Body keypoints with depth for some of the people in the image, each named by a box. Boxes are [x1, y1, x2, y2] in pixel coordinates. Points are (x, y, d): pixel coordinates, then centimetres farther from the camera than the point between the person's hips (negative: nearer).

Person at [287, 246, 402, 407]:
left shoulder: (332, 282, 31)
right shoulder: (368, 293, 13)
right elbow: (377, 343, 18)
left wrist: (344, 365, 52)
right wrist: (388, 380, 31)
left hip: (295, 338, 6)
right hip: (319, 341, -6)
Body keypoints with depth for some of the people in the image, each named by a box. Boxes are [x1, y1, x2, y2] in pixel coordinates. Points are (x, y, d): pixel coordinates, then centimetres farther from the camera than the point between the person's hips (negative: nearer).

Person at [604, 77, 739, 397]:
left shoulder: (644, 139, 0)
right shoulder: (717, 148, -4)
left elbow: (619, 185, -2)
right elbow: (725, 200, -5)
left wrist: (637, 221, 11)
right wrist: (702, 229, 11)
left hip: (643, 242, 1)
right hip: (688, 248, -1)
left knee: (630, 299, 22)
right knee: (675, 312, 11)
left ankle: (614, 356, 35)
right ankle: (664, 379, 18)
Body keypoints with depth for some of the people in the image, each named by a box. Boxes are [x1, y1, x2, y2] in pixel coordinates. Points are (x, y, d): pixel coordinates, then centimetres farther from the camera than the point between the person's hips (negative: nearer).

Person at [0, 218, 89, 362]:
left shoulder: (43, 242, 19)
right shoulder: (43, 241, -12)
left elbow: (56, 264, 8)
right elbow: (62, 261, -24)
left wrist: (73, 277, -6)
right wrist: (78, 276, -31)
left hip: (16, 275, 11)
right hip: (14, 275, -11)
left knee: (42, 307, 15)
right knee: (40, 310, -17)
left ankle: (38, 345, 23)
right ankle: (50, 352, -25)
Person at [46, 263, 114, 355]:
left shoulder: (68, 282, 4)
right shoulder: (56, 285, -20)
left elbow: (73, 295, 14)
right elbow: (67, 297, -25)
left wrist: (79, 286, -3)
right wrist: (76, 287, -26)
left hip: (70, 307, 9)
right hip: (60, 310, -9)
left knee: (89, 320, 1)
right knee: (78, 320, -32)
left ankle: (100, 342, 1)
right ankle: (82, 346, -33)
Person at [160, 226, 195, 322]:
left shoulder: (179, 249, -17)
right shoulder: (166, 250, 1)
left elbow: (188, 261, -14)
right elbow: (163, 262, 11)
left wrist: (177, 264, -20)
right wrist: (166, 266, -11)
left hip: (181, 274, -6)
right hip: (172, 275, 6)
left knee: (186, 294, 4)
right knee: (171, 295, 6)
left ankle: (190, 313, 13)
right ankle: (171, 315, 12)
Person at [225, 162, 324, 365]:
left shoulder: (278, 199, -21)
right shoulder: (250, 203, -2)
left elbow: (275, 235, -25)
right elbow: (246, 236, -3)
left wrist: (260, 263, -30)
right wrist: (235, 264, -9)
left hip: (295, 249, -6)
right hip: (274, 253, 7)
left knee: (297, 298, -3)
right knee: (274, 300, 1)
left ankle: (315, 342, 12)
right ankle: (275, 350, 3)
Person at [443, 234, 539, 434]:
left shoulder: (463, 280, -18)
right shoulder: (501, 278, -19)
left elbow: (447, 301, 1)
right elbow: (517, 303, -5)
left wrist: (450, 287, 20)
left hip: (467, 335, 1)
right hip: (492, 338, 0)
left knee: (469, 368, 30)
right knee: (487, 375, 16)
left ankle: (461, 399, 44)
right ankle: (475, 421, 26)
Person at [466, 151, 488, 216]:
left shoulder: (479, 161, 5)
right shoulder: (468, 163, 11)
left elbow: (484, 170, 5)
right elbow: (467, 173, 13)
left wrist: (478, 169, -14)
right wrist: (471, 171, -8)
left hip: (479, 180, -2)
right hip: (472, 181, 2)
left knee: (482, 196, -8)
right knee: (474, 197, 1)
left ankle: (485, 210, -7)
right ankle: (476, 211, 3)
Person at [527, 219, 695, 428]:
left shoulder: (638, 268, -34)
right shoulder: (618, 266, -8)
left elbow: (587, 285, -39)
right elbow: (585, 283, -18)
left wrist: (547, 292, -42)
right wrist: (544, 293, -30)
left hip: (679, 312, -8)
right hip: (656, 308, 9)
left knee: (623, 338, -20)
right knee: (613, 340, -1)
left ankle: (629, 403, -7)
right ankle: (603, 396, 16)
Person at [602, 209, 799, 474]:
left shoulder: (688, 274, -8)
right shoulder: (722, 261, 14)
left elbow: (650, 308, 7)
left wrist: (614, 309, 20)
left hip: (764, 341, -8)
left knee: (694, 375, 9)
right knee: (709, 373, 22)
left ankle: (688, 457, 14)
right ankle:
· · ·
**THE PROBLEM:** Copy out all of the data above, line for line and unchanged, from the first line through the last.

**ANSWER:**
Body keypoints with depth for some of the people in the image, each named by a box. Boxes are [x1, y1, x2, y2] in pixel coordinates. Points are (x, y, d): pixel coordinates, then centimetres farther from the camera than the point between the person's hips (negative: nearer).

Person at [287, 246, 402, 407]:
left shoulder: (332, 282, 31)
right shoulder: (368, 293, 13)
right elbow: (377, 343, 18)
left wrist: (344, 365, 52)
right wrist: (388, 380, 31)
left hip: (295, 338, 6)
right hip: (319, 341, -6)
Body keypoints with depth for some of the people in the image, each named by a box. Boxes are [x1, y1, x2, y2] in pixel coordinates. Points are (x, y, d): pixel coordinates, then centimetres farther from the camera than the point between the person's hips (negative: nearer).

Person at [604, 77, 739, 397]:
left shoulder: (644, 139, 0)
right shoulder: (717, 148, -4)
left elbow: (619, 185, -2)
right elbow: (725, 200, -5)
left wrist: (637, 221, 11)
right wrist: (702, 229, 11)
left hip: (643, 242, 1)
right hip: (688, 248, -1)
left knee: (630, 299, 22)
right knee: (675, 312, 11)
left ankle: (614, 356, 35)
right ankle: (664, 379, 18)
Body keypoints with depth for some of the people in the image, each named by a box. Boxes are [x1, y1, x2, y2] in pixel coordinates. Points are (x, y, d): pixel coordinates, then centimetres farther from the camera than the point between the person's hips (negative: nearer).

Person at [0, 218, 89, 362]:
left shoulder: (43, 242, 19)
right shoulder: (43, 241, -12)
left elbow: (56, 264, 8)
right elbow: (62, 261, -24)
left wrist: (73, 277, -6)
right wrist: (78, 276, -31)
left hip: (16, 275, 11)
right hip: (14, 275, -11)
left knee: (42, 307, 15)
right knee: (40, 310, -17)
left ankle: (38, 345, 23)
right ankle: (50, 352, -25)
Person at [46, 263, 114, 355]:
left shoulder: (68, 282, 4)
right shoulder: (56, 285, -20)
left elbow: (73, 295, 14)
right elbow: (67, 297, -25)
left wrist: (79, 286, -3)
right wrist: (76, 287, -26)
left hip: (70, 307, 9)
right hip: (60, 310, -9)
left knee: (89, 320, 1)
right knee: (78, 320, -32)
left ankle: (100, 342, 1)
right ankle: (82, 346, -33)
Person at [160, 226, 195, 322]:
left shoulder: (179, 249, -17)
right shoulder: (166, 250, 1)
left elbow: (188, 261, -14)
right elbow: (163, 262, 11)
left wrist: (177, 264, -20)
right wrist: (166, 266, -11)
left hip: (181, 274, -6)
right hip: (172, 275, 6)
left knee: (186, 294, 4)
right knee: (171, 295, 6)
left ankle: (190, 313, 13)
right ankle: (171, 315, 12)
Person at [225, 162, 324, 365]:
left shoulder: (278, 199, -21)
right shoulder: (250, 203, -2)
left elbow: (275, 235, -25)
right elbow: (246, 236, -3)
left wrist: (260, 263, -30)
right wrist: (235, 264, -9)
left hip: (295, 249, -6)
right hip: (274, 253, 7)
left knee: (297, 298, -3)
right knee: (274, 300, 1)
left ankle: (315, 342, 12)
right ankle: (275, 350, 3)
Person at [443, 234, 539, 434]:
left shoulder: (463, 280, -18)
right shoulder: (501, 278, -19)
left elbow: (447, 301, 1)
right elbow: (517, 303, -5)
left wrist: (450, 287, 20)
left hip: (467, 335, 1)
right hip: (492, 338, 0)
left knee: (469, 368, 30)
right knee: (487, 375, 16)
left ankle: (461, 399, 44)
right ankle: (475, 421, 26)
Person at [466, 151, 488, 216]:
left shoulder: (479, 161, 5)
right shoulder: (468, 163, 11)
left elbow: (484, 170, 5)
right elbow: (467, 173, 13)
left wrist: (478, 169, -14)
right wrist: (471, 171, -8)
left hip: (479, 180, -2)
right hip: (472, 181, 2)
left knee: (482, 196, -8)
right knee: (474, 197, 1)
left ankle: (485, 210, -7)
right ankle: (476, 211, 3)
Person at [527, 219, 695, 428]:
left shoulder: (638, 268, -34)
right shoulder: (618, 266, -8)
left elbow: (587, 285, -39)
right elbow: (585, 283, -18)
left wrist: (547, 292, -42)
right wrist: (544, 293, -30)
left hip: (679, 312, -8)
right hip: (656, 308, 9)
left knee: (623, 338, -20)
right knee: (613, 340, -1)
left ankle: (629, 403, -7)
right ankle: (603, 396, 16)
Person at [602, 209, 799, 474]:
left shoulder: (688, 274, -8)
right shoulder: (722, 261, 14)
left elbow: (650, 308, 7)
left wrist: (614, 309, 20)
left hip: (764, 341, -8)
left knee: (694, 375, 9)
right knee: (709, 373, 22)
left ankle: (688, 457, 14)
right ankle:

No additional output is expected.